**STUDY TEXT**
────────────────────────────────────────

Life's astonishing ability to hit the pause button

bobcat

Well-known Member
Location
Northern Calif
I was remembering a marketed product from years ago called Sea Monkeys. You just ordered them, they arrived in a couple dried packets, you put them in water, and in a couple days they came to life. It felt like magic. You just add water, and life happens. Apparently, those shrimp eggs can survive for 50 years dried out.

That got me to wondering how long other forms of life can survive in a dormant state, and it's on the order of 50,000 to 100,000 years, and there have been claims of a million years. The Wood Frog even freezes solid every year, it's heart stops, and it comes back to life in the spring. Even with humans, fertility clinics have had successful pregnancies from eggs stored for over 10 years, and they may be able to survive indefinitely.

It just blows my mind that life can be so tenacious and can remain viable for such long spans of time and then just pick up where it left off. It seems impossible, but nevertheless, life defies all odds.
 
The Arctic is currently a "hot spot" for exactly the kind of ancient biological resurrection you’re describing. There are two fascinating ways that ancient life and methane are connected in the Arctic.

1. The "Methanogens" (Ancient Methane Makers)

In the Alaskan and Siberian permafrost, scientists have recently "reawakened" microbes that are roughly 40,000 years old. These organisms weren't just sitting in the methane; they were the ones who created it.

  • How it works: Tens of thousands of years ago, plants and animals died and were quickly frozen into the permafrost. Microbes called methanogens were trapped with them.
  • The "Slow Wake-up": Recent studies (some as recent as late 2025) found that when these 40,000-year-old microbes are thawed, they don't wake up instantly. For the first few months, they barely move, replacing only 1 in 100,000 cells.
  • The Result: After about six months of "stretching," they fully revive, form slimy colonies (biofilms), and begin eating the ancient organic matter, exhaling methane as a byproduct.

2. Methane "Hydrates" and Deep-Sea Life

Deep under the Arctic Ocean floor, methane is trapped in a solid, ice-like form called methane hydrate. These deposits are sometimes millions of years old.

  • Chemosynthesis: Scientists have found entire ecosystems at the bottom of the Arctic Ocean that survive entirely on this methane. Instead of using sunlight (photosynthesis), they use the chemical energy from the methane (chemosynthesis).

────────────────────────────────────────

**WORK INSTRUCTION 1**
In the post on dormant life, how long can the Sea Monkey shrimp eggs survive dried out?
**WORK INSTRUCTION 2**
Rewrite the passage of the post on dormant life that begins at the words "Life's astonishing ability" and stops after "to survive indefinitely.", replacing "Sea Monkeys" with "Brine Shrimp".
**WORK INSTRUCTION 3**
Please explain how the ecosystems at the bottom of the Arctic Ocean, as described in the post on dormant life, manage to survive without sunlight.

────────────────────────────────────────

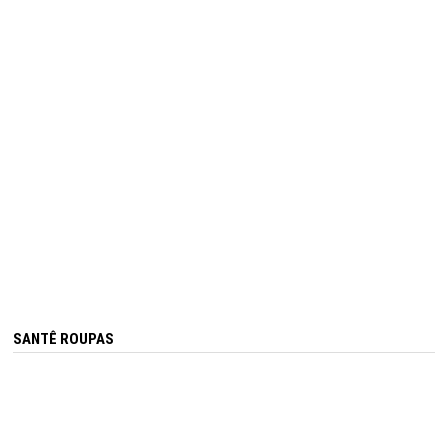
SANTÊ ROUPAS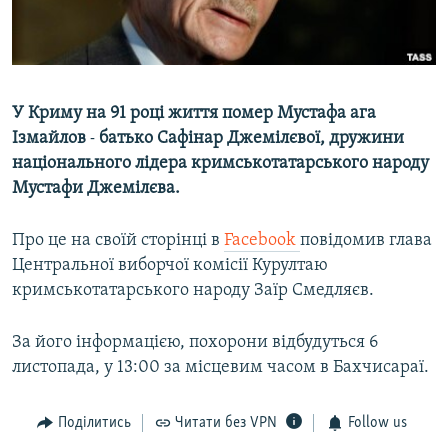
ВІДЕОУРОКИ «ELIFBE»
Русский
СВІДЧЕННЯ ОКУПАЦІЇ
Qırımtatar
УКРАЇНСЬКА ПРОБЛЕМА КРИМУ
У Криму на 91 році життя помер Мустафа ага
ДОЛУЧАЙСЯ!
ІНФОГРАФІКА
Ізмайлов
-
батько Сафінар Джемілєвої, дружини
національного лідера кримськотатарського народу
Мустафи Джемілєва.
Усі сайти RFE/RL
Про це на своїй сторінці в
Facebook
повідомив глава
Центральної виборчої комісії Курултаю
кримськотатарського народу Заїр Смедляєв.
За його інформацією, похорони відбудуться 6
листопада, у 13:00 за місцевим часом в Бахчисараї.
Поділитись
Читати без VPN
Follow us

────────────────────────────────────────

**FINAL ANSWER 1**
About 50 years.

**FINAL ANSWER 2**
Life's astonishing ability to hit the pause button

bobcat

Well-known Member
Location
Northern Calif
I was remembering a marketed product from years ago called Brine Shrimp. You just ordered them, they arrived in a couple dried packets, you put them in water, and in a couple days they came to life. It felt like magic. You just add water, and life happens. Apparently, those shrimp eggs can survive for 50 years dried out.

That got me to wondering how long other forms of life can survive in a dormant state, and it's on the order of 50,000 to 100,000 years, and there have been claims of a million years. The Wood Frog even freezes solid every year, it's heart stops, and it comes back to life in the spring. Even with humans, fertility clinics have had successful pregnancies from eggs stored for over 10 years, and they may be able to survive indefinitely.

**FINAL ANSWER 3**
They live entirely on the methane trapped in the seafloor. Instead of photosynthesis, they use the chemical energy from that methane, a process called chemosynthesis.